--- Data for analysis ---
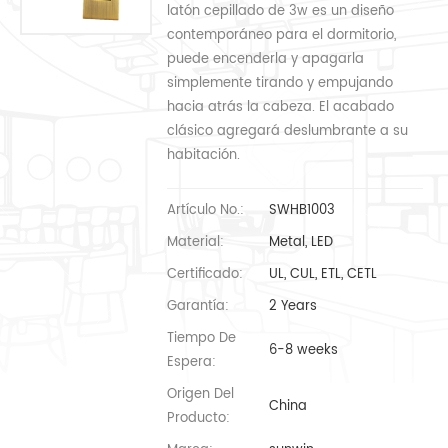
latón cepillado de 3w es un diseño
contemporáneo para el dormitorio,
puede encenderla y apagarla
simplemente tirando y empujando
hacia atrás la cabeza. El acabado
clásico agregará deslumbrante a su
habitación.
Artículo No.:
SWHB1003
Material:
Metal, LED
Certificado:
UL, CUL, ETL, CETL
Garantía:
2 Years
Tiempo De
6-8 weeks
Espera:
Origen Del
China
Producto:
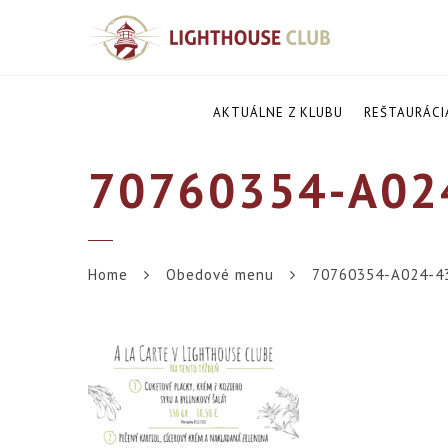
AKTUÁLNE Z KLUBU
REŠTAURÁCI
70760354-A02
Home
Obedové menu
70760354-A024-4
---
Problem to solve
Extract every line above word for word, leaving out the pictures.

Your response
latón cepillado de 3w es un diseño
contemporáneo para el dormitorio,
puede encenderla y apagarla
simplemente tirando y empujando
hacia atrás la cabeza. El acabado
clásico agregará deslumbrante a su
habitación.
Artículo No.:
SWHB1003
Material:
Metal, LED
Certificado:
UL, CUL, ETL, CETL
Garantía:
2 Years
Tiempo De
6-8 weeks
Espera:
Origen Del
China
Producto:
AKTUÁLNE Z KLUBU
REŠTAURÁCI
70760354-A02
Home
Obedové menu
70760354-A024-4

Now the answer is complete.